**WRITTEN PROBLEM**
Return the section of the passage on coordinating organizations and programmes between "(b) available information" and "cost effectiveness basis.", inclusive, copied word for word.

**SUPPLIED PASSAGE**
-----

Where such recommendations are made, they are not conceived in terms of the
overall organizational network through which the must be implemented. The only
bodies in existence or envisaged with this sort of capacity are military organizations
and the multinational business enterprises working though the world trade centres.
These will have sophisticated computer facilities to assist in the rapid allocation
of organizational resources in the face of problems and opportunities but are
not directly interested in global development (although their networks and coordination
constitute important resources in development planning).
The low degree of information availability and organization therefore :
- reduces ability to initiate and maintain contacts - leads to duplication,
wasted effort and funds ;
- leads to dilution of effort and non-optimum solutions because of lack of
interaction between bodies interested in related fields ;
- conceals important communication and coordination gaps which may be vital
to effective programme implementation.
(b) available information on organizations and programmes is structured
in such a way that it is difficult to determine through what programmes, organizations
and information networks organizations coordinate their activities and through
which effort should be channelled.
Most information on organizations and programmes is provided (whether within
or outside the UN system) in the form of specialized lists without any structure
or means of cross-referencing by programme or membership of some coordinating
body. From a management point of view, it is therefore extremely difficult to
pick out critical points in the world system where coordination is required
and can be organized with minimum effort on an optimum cost effectiveness basis.

-----

**RAW RECORDS**
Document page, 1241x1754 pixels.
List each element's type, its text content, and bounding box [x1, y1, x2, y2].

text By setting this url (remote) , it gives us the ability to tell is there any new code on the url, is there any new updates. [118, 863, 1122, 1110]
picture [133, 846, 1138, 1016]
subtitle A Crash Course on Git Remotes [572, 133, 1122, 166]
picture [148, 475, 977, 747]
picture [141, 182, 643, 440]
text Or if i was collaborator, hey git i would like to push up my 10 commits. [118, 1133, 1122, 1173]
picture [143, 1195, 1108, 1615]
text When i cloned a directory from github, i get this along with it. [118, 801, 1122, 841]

-----

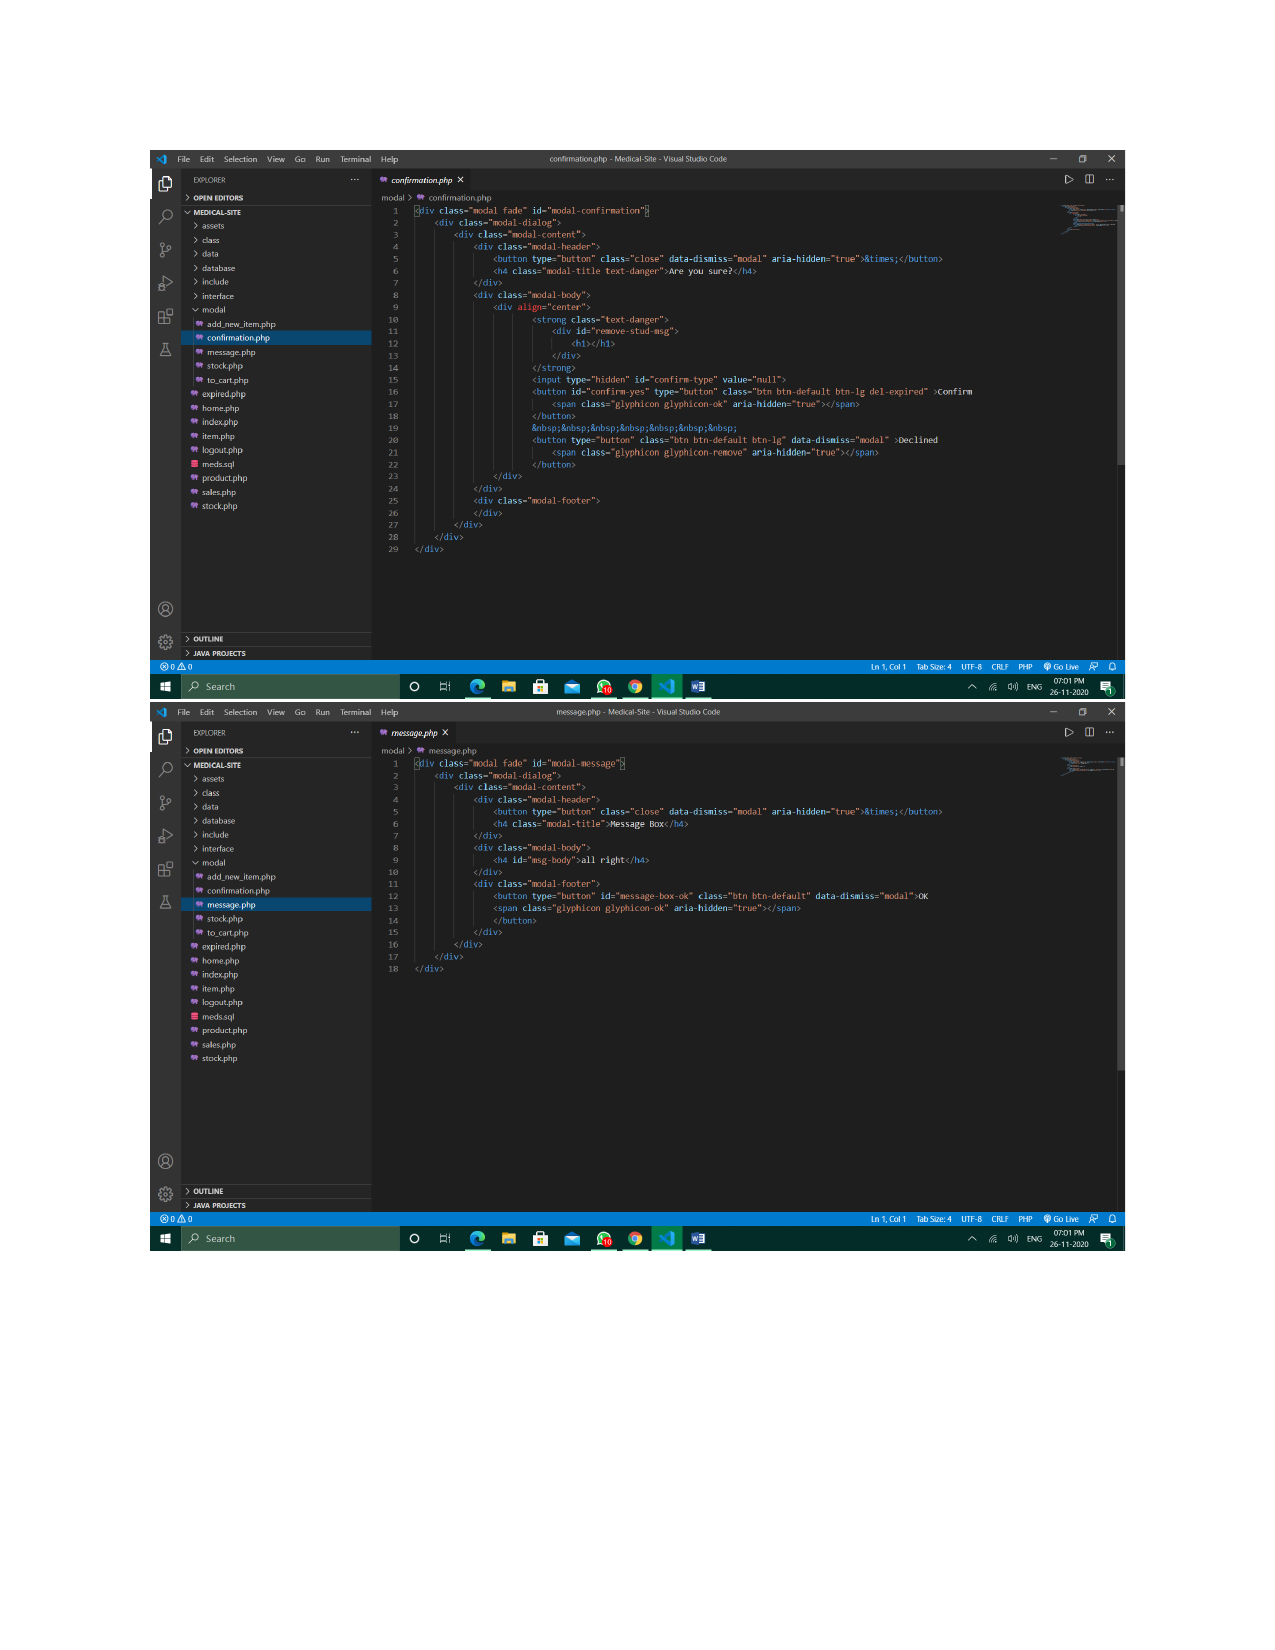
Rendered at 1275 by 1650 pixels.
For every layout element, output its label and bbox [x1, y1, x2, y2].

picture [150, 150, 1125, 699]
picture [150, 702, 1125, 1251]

-----

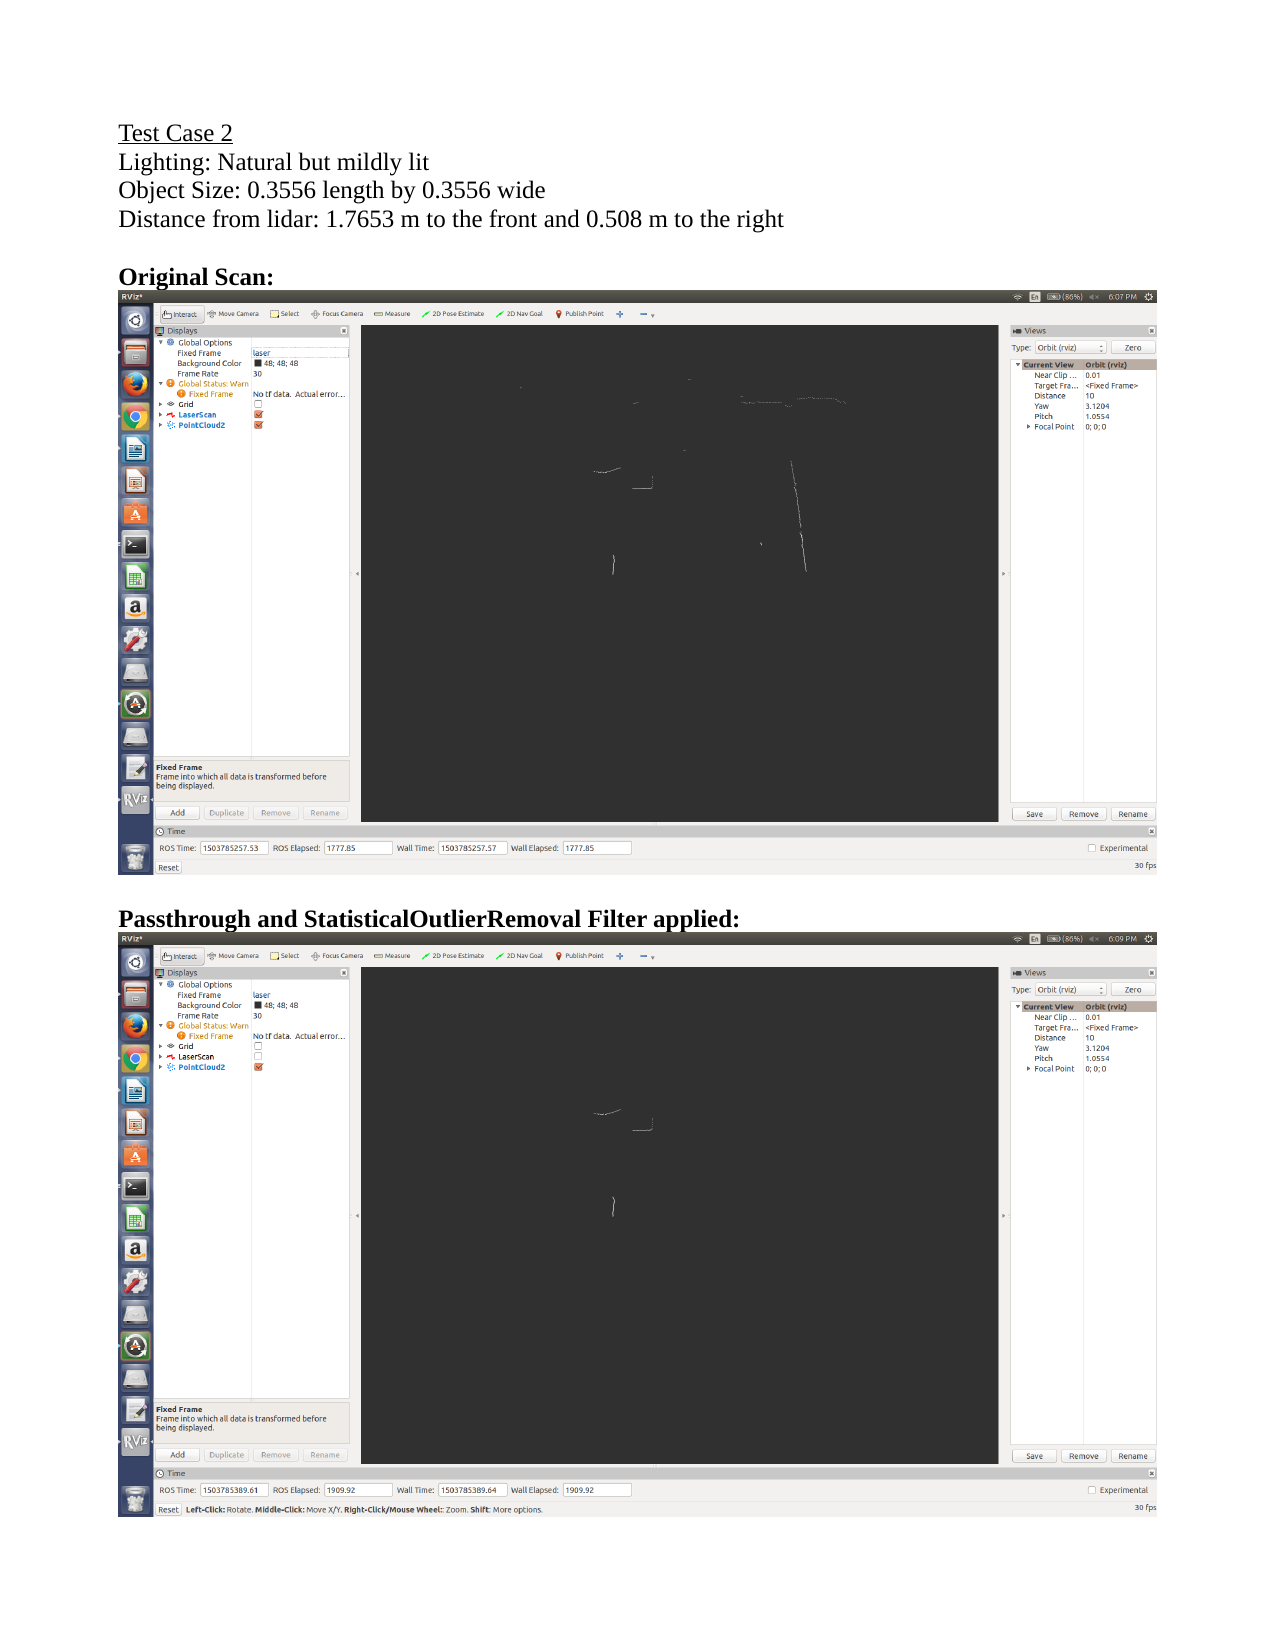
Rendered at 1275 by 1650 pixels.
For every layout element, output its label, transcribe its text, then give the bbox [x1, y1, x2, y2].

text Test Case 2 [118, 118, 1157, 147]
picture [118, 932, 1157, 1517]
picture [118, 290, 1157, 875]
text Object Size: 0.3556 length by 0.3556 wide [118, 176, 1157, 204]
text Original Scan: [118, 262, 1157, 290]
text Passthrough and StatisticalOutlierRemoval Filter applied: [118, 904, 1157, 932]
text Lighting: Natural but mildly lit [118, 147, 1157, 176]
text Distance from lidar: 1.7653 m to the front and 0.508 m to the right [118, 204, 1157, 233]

-----

**TASK RESPONSE**
(b) available information on organizations and programmes is structured
in such a way that it is difficult to determine through what programmes, organizations
and information networks organizations coordinate their activities and through
which effort should be channelled.
Most information on organizations and programmes is provided (whether within
or outside the UN system) in the form of specialized lists without any structure
or means of cross-referencing by programme or membership of some coordinating
body. From a management point of view, it is therefore extremely difficult to
pick out critical points in the world system where coordination is required
and can be organized with minimum effort on an optimum cost effectiveness basis.